Entitlement of every child (who is a Jamaican citizen) to publicly funded education from pre-
primary to primary level.

The right of every child to protection by the State.

The right to enjoy a healthy and productive environment free from the threat of injury or
damage from environmental abuse and degradation of the ecological heritage.

Perhaps of equal importance is the fact that the charter gives the citizen of Jamaica the right to
bring proceedings against a public body if the citizen takes the view that his or her right has
been, is being or is likely to be infringed. See Section 19 (1). These proceedings can be
commenced in the Supreme Court without the aggrieved party needing to obtain the leave of
the court, and the court is empowered to make an order (including an award for damages)
which it deems necessary if it takes the view that there has been a breach of a right. Perhaps
quite revolutionary in the context of Jamaica's human-rights procedural law is the fact that a
public or civic organisation can now initiate an application in the Supreme Court if it takes the
view that a person's right has been or is likely to be aggrieved.
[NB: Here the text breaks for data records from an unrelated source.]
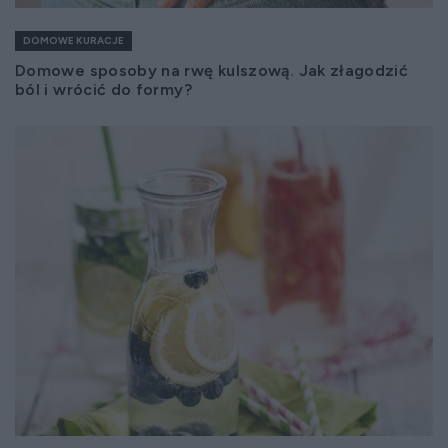
DOMOWE KURACJE
Domowe sposoby na rwę kulszową. Jak złagodzić
ból i wrócić do formy?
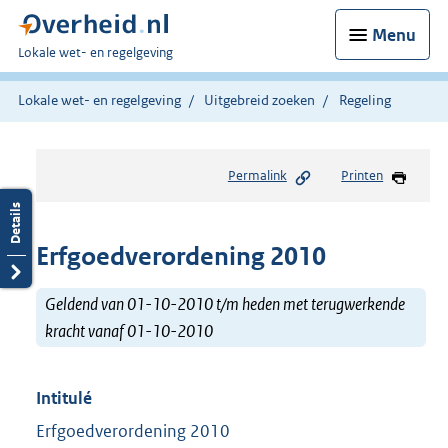
Menu
U
Lokale wet- en regelgeving
bent
hier:
Lokale wet- en regelgeving
Uitgebreid zoeken
Regeling
Permalink
Printen
Erfgoedverordening 2010
Geldend van 01-10-2010 t/m heden met terugwerkende
kracht vanaf 01-10-2010
Intitulé
Erfgoedverordening 2010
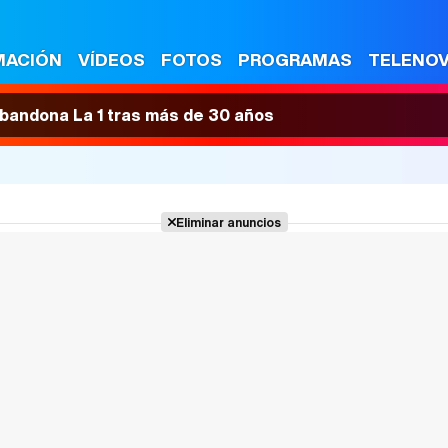
MACIÓN
VÍDEOS
FOTOS
PROGRAMAS
TELENO
 abandona La 1 tras más de 30 años
Eliminar anuncios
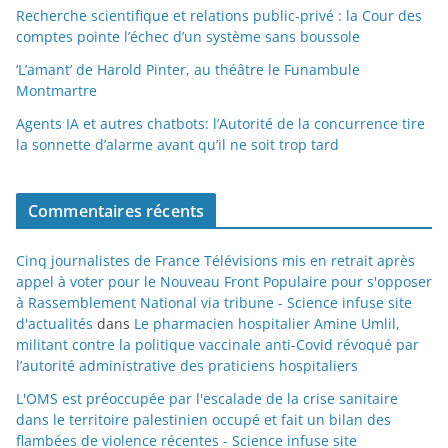
Recherche scientifique et relations public-privé : la Cour des
comptes pointe l’échec d’un système sans boussole
‘L’amant’ de Harold Pinter, au théâtre le Funambule
Montmartre
Agents IA et autres chatbots: l’Autorité de la concurrence tire
la sonnette d’alarme avant qu’il ne soit trop tard
Commentaires récents
Cinq journalistes de France Télévisions mis en retrait après
appel à voter pour le Nouveau Front Populaire pour s'opposer
à Rassemblement National via tribune - Science infuse site
d'actualités
dans
Le pharmacien hospitalier Amine Umlil,
militant contre la politique vaccinale anti-Covid révoqué par
l’autorité administrative des praticiens hospitaliers
L'OMS est préoccupée par l'escalade de la crise sanitaire
dans le territoire palestinien occupé et fait un bilan des
flambées de violence récentes - Science infuse site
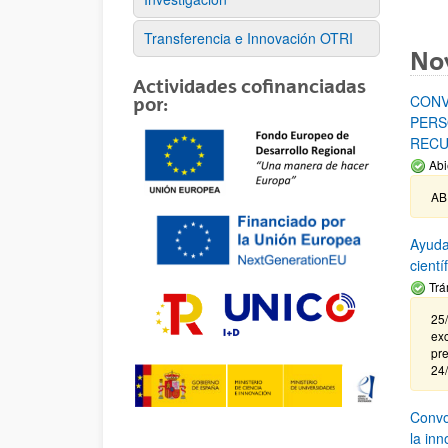
Transferencia e Innovación OTRI
No
Actividades cofinanciadas
CONV
por:
PERS
RECU
Abi
AB
Ayuda
cient
Trá
25/
exc
pre
24
Convoc
la in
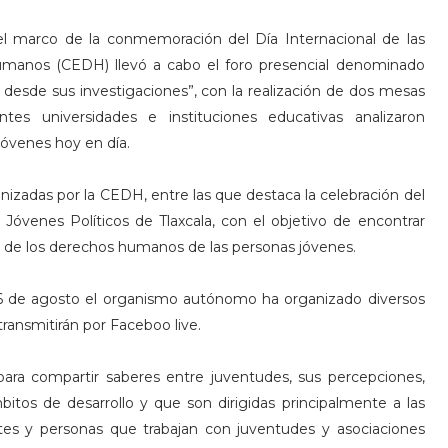
el marco de la conmemoración del Día Internacional de las
umanos (CEDH) llevó a cabo el foro presencial denominado
desde sus investigaciones”, con la realización de dos mesas
es universidades e instituciones educativas analizaron
jóvenes hoy en día.
nizadas por la CEDH, entre las que destaca la celebración del
Jóvenes Políticos de Tlaxcala, con el objetivo de encontrar
 de los derechos humanos de las personas jóvenes.
26 de agosto el organismo autónomo ha organizado diversos
transmitirán por Faceboo live.
 para compartir saberes entre juventudes, sus percepciones,
tos de desarrollo y que son dirigidas principalmente a las
tes y personas que trabajan con juventudes y asociaciones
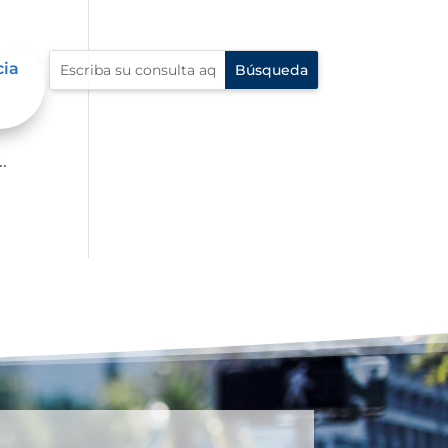
cia
p?
.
While such applications by public-spirited organisations are not novel in Jamaica, what we now
see, for perhaps the first time, is a statutory invitation to those activist or campaigning groups
such as the Jamaica Environment Trust or Jamaicans for Justice to get involved in litigating on
behalf of persons who might lack the resources to initiate their own action. This is a necessary
development, as with public-spirited organisations having the resources (though not finite) to
bring claims against the State (in a responsible manner), the judiciary will be forced to perform
the role of giving life to the freedom/rights provided for and conduct the required balancing
exercise between the State and the individual, which before now has been skewed, some would
argue, in the favour of State.

Perfect or Imperfect?
The charter is not a perfect document for a number of reasons. I have heard a series of radio
discussions in which it has been highlighted that gays/lesbians have not been expressly
protected. While this is correct, I take a different view as to whether, in fact, they have been
totally excluded. Even if there is disagreement on that point, we can have no disagreement on
the clear and disappointing absence among the protected groups of persons with disabilities.
This is an unfortunate omission, which must not be allowed to continue for too long as the
equality before the law promised by the charter will be undermined if state organs are allowed
to treat some persons less favourably than others on the basis of their disabilities.

Those who are in support of the retention of the death penalty have scored a victory, as the
charter, by Section 13 (8)(a), expressly overruled the decision of the Judicial Committee of the
Privy Council in Pratt and Morgan vs Attorney General of Jamaica. In Pratt and Morgan, the
judges held that holding a person on death row for more than five years constitutes inhumane
treatment, and the State could not then execute. Now the charter makes it very clear that a
person who has been on death row for five years or more cannot resist the hangman's noose
(where sentence is imposed after the charter takes effect). Some argue that this is an improper
use by the legislature of its power, but the point that rights advocates must note is that the
charter does not preclude the delay point being advanced with other grounds as a reason to
quash death sentences.

This is undoubtedly a major piece of legislation, and we, the people, must ensure that we arm
ourselves with knowledge of its enlightened contents while the State should earnestly train its
employees to understand its full implications, as without knowledge of what is now expected of
them, public-sector employees can unwittingly cause the State to incur a large number of
claims. It is clear that this monumental piece of legislation will need the court to interpret and
apply the rights guaranteed, which calls for a new approach by judges, as they will be called
upon to be that voice of reason in the debate that exists between State and the individual.